(Rendered page images)
--------

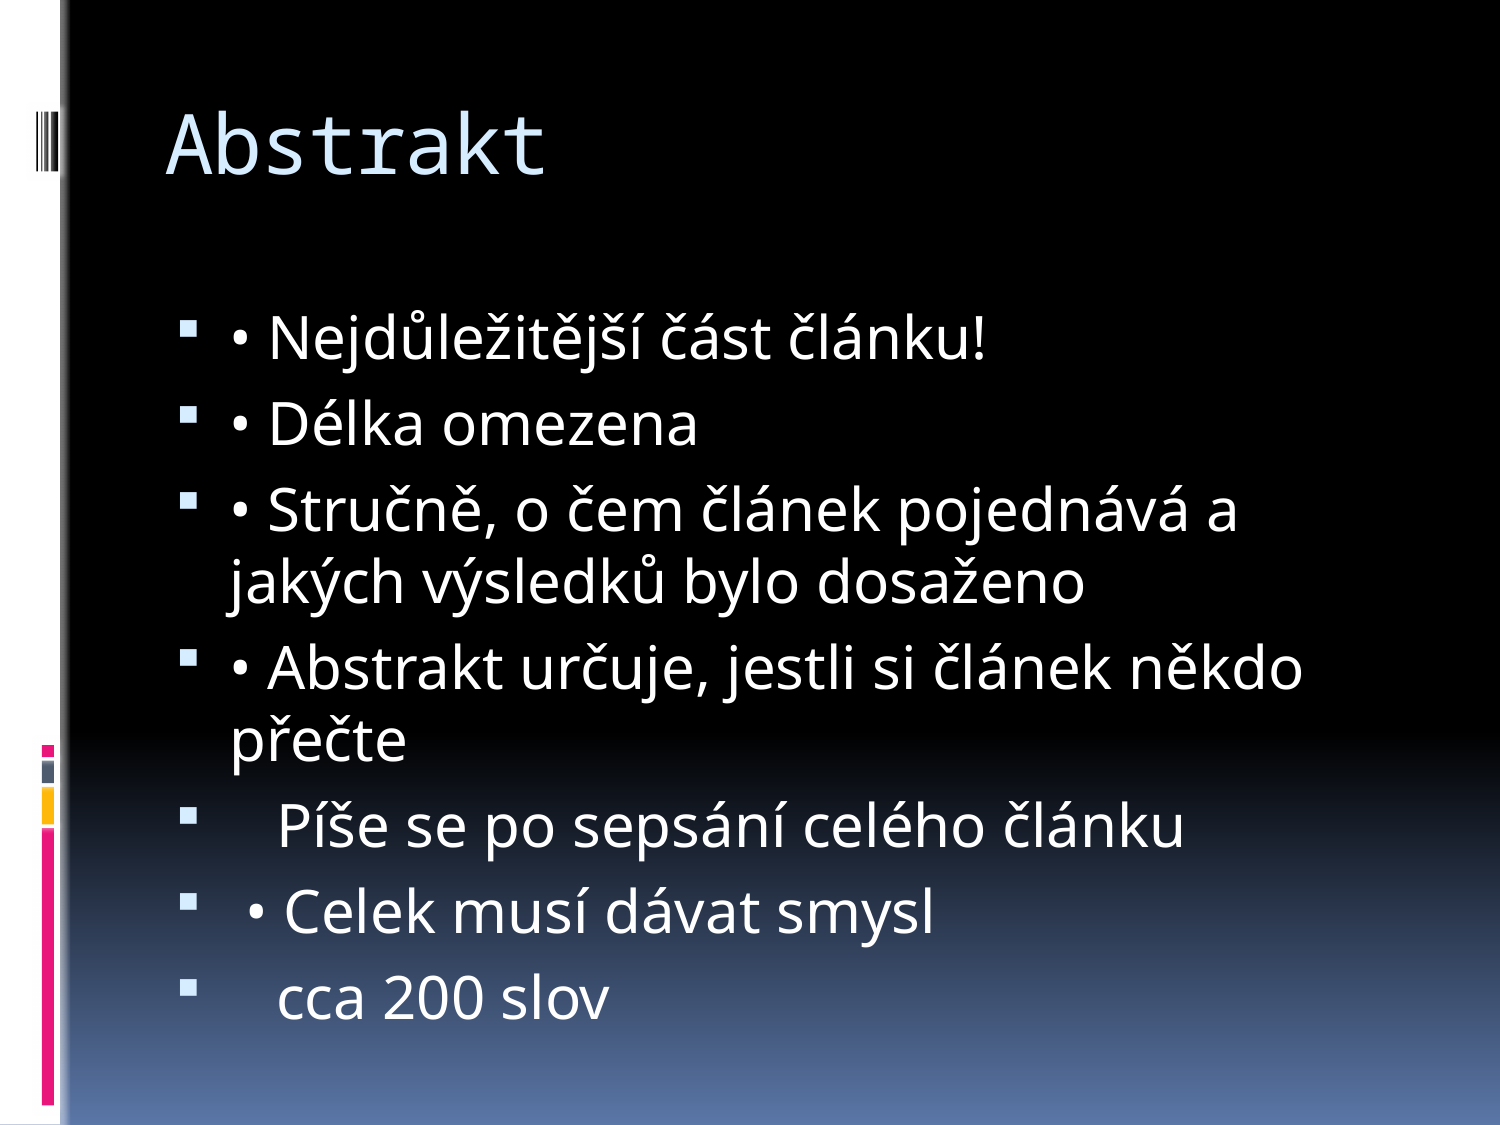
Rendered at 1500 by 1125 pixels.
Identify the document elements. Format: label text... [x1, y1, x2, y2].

title Abstrakt [150, 83, 1425, 234]
list • Nejdůležitější část článku! • Délka omezena • Stručně, o čem článek pojednává a jakých výsledků bylo dosaženo • Abstrakt určuje, jestli si článek někdo přečte Píše se po sepsání celého článku • Celek musí dávat smysl cca 200 slov [150, 292, 1425, 1043]
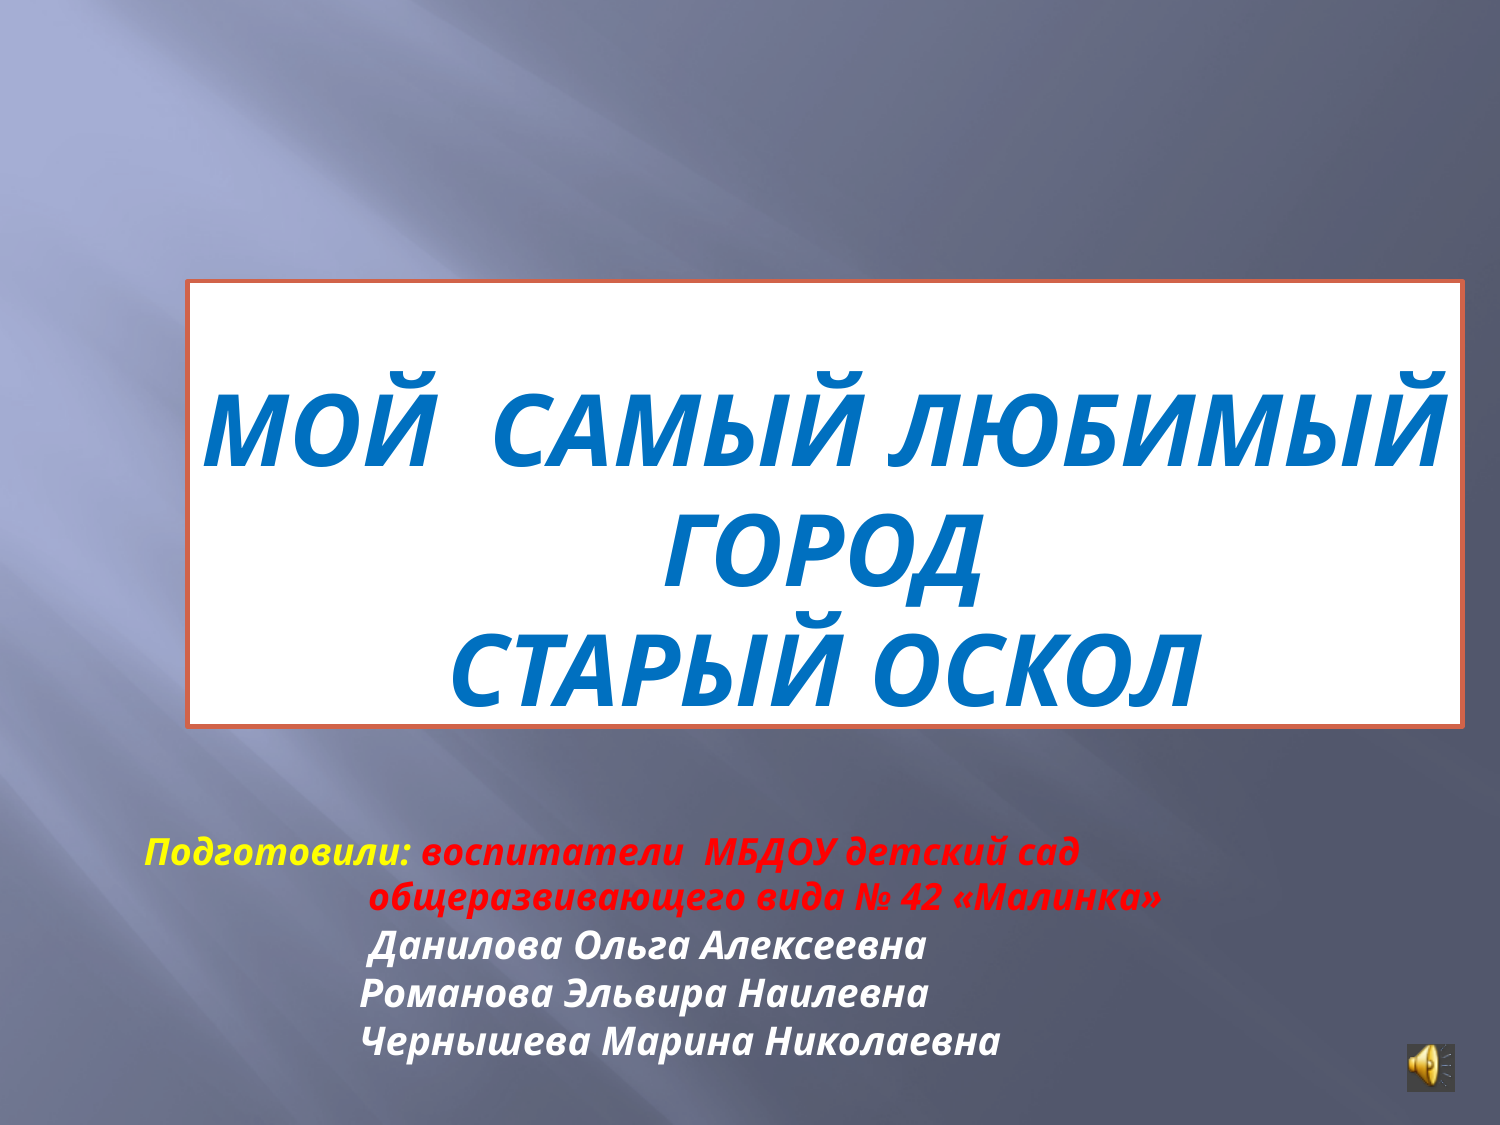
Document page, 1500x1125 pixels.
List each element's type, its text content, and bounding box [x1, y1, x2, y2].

picture [1406, 1042, 1457, 1094]
subtitle Подготовили: воспитатели МБДОУ детский сад общеразвивающего вида № 42 «Малинка» Данилова Ольга Алексеевна Романова Эльвира Наилевна Чернышева Марина Николаевна [128, 820, 1500, 1091]
title Мой самый любимый город Старый Оскол [185, 279, 1465, 729]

--------

What is needed:
Leave out the pictures and repeat the remaining data exactly.

Task solution:
Rendered at 1500 by 1125 pixels.
Identify the document elements. Format: label text... [x1, y1, x2, y2].

title Abstrakt [150, 83, 1425, 234]
list • Nejdůležitější část článku! • Délka omezena • Stručně, o čem článek pojednává a jakých výsledků bylo dosaženo • Abstrakt určuje, jestli si článek někdo přečte Píše se po sepsání celého článku • Celek musí dávat smysl cca 200 slov [150, 292, 1425, 1043]
Document page, 1500x1125 pixels.
List each element's type, its text content, and bounding box [x1, y1, x2, y2].

picture [1406, 1042, 1457, 1094]
subtitle Подготовили: воспитатели МБДОУ детский сад общеразвивающего вида № 42 «Малинка» Данилова Ольга Алексеевна Романова Эльвира Наилевна Чернышева Марина Николаевна [128, 820, 1500, 1091]
title Мой самый любимый город Старый Оскол [185, 279, 1465, 729]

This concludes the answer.